- **Problem to work on**: For each line of the data below that contains "providing", return that line.

Stored data entries
=== Section Start ===

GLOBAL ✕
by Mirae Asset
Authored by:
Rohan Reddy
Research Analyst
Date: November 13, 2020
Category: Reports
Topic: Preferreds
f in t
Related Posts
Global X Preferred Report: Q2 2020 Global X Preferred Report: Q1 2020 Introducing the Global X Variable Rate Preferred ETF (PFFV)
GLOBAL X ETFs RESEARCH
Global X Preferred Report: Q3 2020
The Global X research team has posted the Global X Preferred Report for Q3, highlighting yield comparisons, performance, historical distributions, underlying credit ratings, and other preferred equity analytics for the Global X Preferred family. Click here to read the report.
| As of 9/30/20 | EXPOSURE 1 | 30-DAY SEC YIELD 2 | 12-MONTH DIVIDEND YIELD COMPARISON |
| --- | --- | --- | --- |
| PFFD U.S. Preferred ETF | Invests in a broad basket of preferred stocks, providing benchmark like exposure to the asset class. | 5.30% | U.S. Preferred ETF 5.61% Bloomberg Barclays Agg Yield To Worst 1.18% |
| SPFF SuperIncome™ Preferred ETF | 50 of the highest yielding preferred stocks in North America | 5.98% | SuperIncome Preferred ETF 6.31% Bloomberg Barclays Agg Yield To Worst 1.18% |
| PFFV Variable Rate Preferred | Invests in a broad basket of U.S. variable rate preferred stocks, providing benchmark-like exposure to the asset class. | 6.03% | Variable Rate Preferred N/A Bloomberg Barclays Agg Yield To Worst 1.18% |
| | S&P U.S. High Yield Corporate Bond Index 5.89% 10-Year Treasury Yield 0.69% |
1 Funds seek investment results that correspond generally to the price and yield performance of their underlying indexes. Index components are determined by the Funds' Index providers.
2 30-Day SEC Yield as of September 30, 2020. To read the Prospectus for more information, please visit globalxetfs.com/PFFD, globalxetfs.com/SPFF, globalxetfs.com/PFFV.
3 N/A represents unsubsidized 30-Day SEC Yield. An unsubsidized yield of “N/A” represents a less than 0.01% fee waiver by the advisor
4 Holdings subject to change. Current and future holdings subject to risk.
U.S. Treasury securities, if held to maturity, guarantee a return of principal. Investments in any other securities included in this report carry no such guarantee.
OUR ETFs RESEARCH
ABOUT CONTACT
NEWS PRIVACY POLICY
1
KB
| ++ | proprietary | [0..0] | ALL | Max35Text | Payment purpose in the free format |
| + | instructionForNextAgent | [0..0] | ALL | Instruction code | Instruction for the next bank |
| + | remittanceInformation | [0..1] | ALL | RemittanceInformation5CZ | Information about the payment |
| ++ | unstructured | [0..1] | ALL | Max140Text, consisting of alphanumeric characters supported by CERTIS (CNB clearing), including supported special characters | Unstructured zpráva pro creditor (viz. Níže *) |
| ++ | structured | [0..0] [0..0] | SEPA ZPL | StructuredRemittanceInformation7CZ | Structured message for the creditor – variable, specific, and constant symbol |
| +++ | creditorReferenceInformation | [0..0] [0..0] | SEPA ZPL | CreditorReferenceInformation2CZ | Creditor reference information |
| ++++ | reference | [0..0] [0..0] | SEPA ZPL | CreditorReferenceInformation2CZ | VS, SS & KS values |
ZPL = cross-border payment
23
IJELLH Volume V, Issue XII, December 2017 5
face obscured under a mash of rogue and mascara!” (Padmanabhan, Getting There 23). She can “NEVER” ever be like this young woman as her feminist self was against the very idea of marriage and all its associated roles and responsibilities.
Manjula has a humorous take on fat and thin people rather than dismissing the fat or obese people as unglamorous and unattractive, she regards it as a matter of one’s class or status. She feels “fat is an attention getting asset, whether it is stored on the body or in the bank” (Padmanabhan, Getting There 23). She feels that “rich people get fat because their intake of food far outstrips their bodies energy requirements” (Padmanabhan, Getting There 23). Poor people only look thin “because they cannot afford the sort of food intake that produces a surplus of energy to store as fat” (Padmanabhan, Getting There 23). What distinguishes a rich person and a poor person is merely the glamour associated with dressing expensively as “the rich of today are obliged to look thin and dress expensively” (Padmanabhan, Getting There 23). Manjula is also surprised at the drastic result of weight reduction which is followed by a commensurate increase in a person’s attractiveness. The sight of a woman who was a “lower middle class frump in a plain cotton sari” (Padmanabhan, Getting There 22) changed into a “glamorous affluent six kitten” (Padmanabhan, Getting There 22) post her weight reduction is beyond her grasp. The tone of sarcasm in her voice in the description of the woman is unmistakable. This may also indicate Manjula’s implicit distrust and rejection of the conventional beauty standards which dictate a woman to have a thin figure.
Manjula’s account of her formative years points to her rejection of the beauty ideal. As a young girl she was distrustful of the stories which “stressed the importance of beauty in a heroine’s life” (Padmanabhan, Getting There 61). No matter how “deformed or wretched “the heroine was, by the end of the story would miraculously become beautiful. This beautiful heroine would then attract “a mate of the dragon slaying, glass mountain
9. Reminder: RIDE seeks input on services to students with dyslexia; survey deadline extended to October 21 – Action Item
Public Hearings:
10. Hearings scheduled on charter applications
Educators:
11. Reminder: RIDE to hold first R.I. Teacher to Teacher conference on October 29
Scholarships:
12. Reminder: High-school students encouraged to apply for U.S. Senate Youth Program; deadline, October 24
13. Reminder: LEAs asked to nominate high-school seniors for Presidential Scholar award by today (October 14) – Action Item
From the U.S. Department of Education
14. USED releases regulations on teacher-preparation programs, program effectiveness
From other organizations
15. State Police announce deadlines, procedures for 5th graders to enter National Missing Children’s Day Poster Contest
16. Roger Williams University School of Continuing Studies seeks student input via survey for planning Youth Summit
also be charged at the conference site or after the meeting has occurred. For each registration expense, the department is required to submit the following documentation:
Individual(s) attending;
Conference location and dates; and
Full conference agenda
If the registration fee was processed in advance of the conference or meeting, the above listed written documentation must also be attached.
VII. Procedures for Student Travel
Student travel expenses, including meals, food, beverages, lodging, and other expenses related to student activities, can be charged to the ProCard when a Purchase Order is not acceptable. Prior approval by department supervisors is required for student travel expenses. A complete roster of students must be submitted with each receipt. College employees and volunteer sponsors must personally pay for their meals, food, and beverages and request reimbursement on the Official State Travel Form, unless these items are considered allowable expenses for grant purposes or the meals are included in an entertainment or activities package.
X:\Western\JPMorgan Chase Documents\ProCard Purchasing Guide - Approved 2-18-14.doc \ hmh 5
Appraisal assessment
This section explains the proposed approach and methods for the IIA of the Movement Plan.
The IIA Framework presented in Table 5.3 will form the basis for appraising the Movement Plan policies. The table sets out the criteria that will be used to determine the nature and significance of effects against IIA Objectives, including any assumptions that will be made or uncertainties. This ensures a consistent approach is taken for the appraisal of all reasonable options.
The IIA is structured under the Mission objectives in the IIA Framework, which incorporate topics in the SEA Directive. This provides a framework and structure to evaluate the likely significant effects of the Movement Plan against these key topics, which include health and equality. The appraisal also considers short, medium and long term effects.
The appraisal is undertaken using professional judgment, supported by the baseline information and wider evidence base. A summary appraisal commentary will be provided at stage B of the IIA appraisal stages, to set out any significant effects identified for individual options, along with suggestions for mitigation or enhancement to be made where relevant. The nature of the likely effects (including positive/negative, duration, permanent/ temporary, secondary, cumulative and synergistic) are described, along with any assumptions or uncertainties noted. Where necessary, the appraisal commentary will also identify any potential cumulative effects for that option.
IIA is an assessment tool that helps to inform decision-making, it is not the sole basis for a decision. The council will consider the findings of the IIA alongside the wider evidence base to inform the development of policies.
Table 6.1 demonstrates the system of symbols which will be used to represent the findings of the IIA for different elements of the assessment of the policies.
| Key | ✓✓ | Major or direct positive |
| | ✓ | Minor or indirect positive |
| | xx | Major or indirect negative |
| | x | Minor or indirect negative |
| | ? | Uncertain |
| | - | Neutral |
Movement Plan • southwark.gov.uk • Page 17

=== Section End ===

- **Exercise solution**:
| PFFD U.S. Preferred ETF | Invests in a broad basket of preferred stocks, providing benchmark like exposure to the asset class. | 5.30% | U.S. Preferred ETF 5.61% Bloomberg Barclays Agg Yield To Worst 1.18% |
| PFFV Variable Rate Preferred | Invests in a broad basket of U.S. variable rate preferred stocks, providing benchmark-like exposure to the asset class. | 6.03% | Variable Rate Preferred N/A Bloomberg Barclays Agg Yield To Worst 1.18% |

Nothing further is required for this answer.